I arrived in Madrid when I was almost 15. I met people who would later become great figures of my generation. I went to the Las Brujas venue and saw Manolo Sanlúcar and Terremoto de Jerez playing; when I visited the Café de Chinitas, Enrique Morente was there; and when I entered Los Canasteros, Dolores de Córdoba was playing. I started working in Torres Bermejas (where Camarón had been before me, accompanied by Paco Cepero) and Manuela Carrasco was up, who was just a girl back then, and Pansequito del Puerto, who was very young as well. For the young ones, that was school. It was a golden era for flamenco.
The both of you are flamenco greats, and you learned from others as great as you, yet you’ve always welcomed the new generations.
And why not! I’ve had great teachers: Camarón and Paco de Lucía. They never said, “This has to be done the way I do it.” You have to give change an opportunity in order to know where it leads to. Flamenco is wise, and there are new things that end up becoming great, that become part of it. It’s a kind of music that’s always moving—it’s not static. I’ve recorded El concierto de Aranjuez and there you can’t do anything else, because everything is established. And that’s the way it should be, because otherwise it looks like you’re disrespecting someone. But flamenco is improvisational, visceral, emotional.
"No matter how many things I learn in life, I’ll never stop being flamenco. They would have to drain all the blood out of me for that to happen"
Flamenco artists make something that others know is very difficult to do seem easy.
Of course it’s not easy. Mostly because you don’t know what you’re going to do. Yes, there is a structure—you know where to start and where you’ll end, but everything in between is up to you. Not even when I play something I’ve created myself is it always going to be the same; every day the music will be different. It also depends on the mood.
Do you think that new generations have it easier today than when you started out?
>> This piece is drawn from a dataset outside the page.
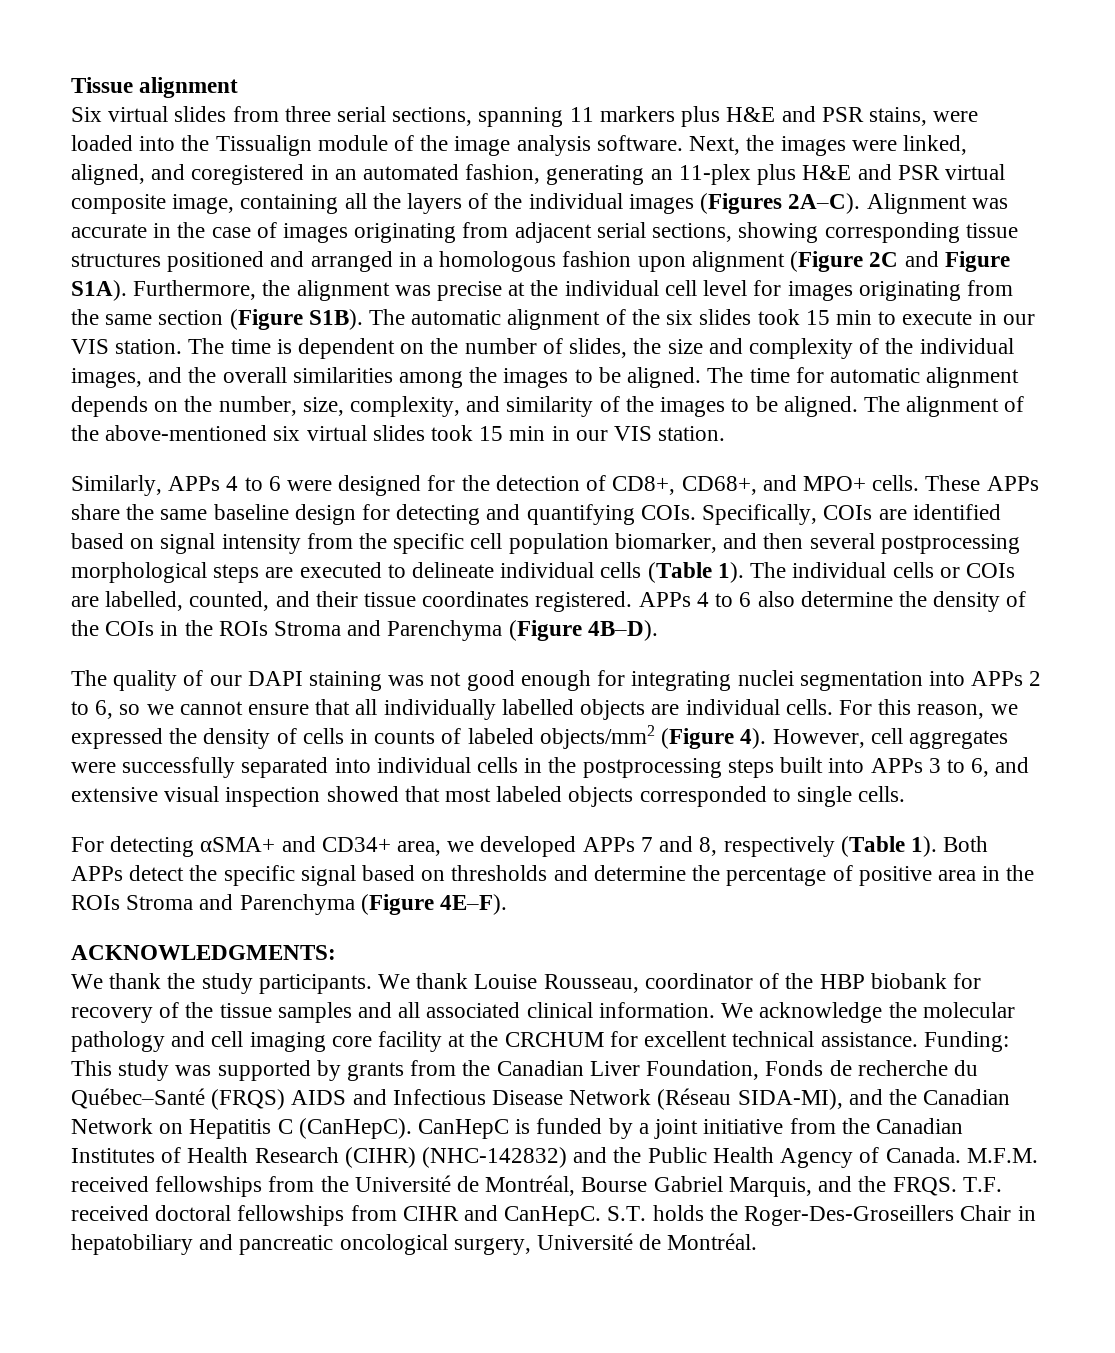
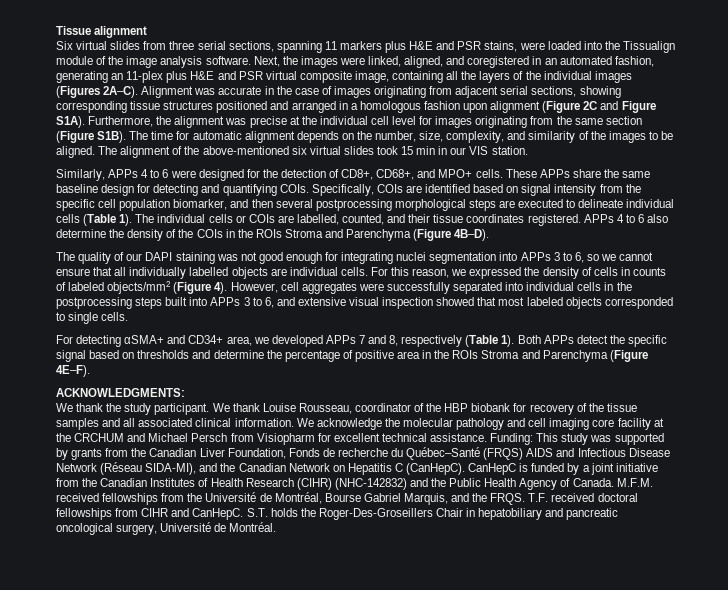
[411,309,1035,330] [71,338,1014,359] [71,367,744,388] automatic alignment of the six slides took 15 min to execute in our VIS station. The time is dependent on the number of slides, the size and complexity of the individual images, and the overall similarities among the images to be aligned. The -> (149, 135) none
[1029,671,1042,686] 2 -> [553,252,560,261] 3
[258,974,372,994] participants. -> [154,403,210,415] participant.
(604, 1039) none -> [127,433,315,445] and Michael Persch from Visiopharm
At my age, I think about how lucky I was to be born between two periods: that of the older generation, with people like Mairena and Caracol, and that of Camarón and Paco de Lucía, who represented the new generation. Young people are the future of flamenco: some will last, others won’t. Many will be called, and few will be chosen. But the youth always keeps everything going. And I’m delighted with all the artists that are emerging today.
Flamenco artists play sold-out shows everywhere they go. They occupy privileged spots in the great venues of so-called highbrow music, and yet, in our country, it often seems that the genre doesn’t receive all the attention it deserves.
It’s a matter of musical culture. Flamenco, as well as other styles, whether they be classical, jazz, or rock, is something we should be educated in from childhood. The education authorities—like in other countries—should impose a subject dedicated to music. It’s important that they give it the value it has because, from birth to death, you’re going to live with it. Otherwise, life would be very boring.
And what would that kid who’d drive his mother crazy playing a cardboard guitar think of the teacher Tomatito?
I get emotional when I remember that. The fact that I got interested in the guitar was the best thing that could happen to me. That kid thinks that, when he grew up, he behaved well, he cared about what he was doing. When I started, people called me a savage because I came from Almería or because I had always been around my granddad’s horses. But let there be no misunderstanding: I also learned to speak English! And no matter how many things I learn in life, I’ll never stop being flamenco. They would have to drain all the blood out of me for that to happen. That said, that stereotype of being born with a gift doesn’t mean that you have the ability or the permission to say that you’re a genius. What you have to do is study, be serious and responsible. Whether you get there or not is a different story, but you have to at least try and work hard. And hard workers are regarded highly and always get their reward.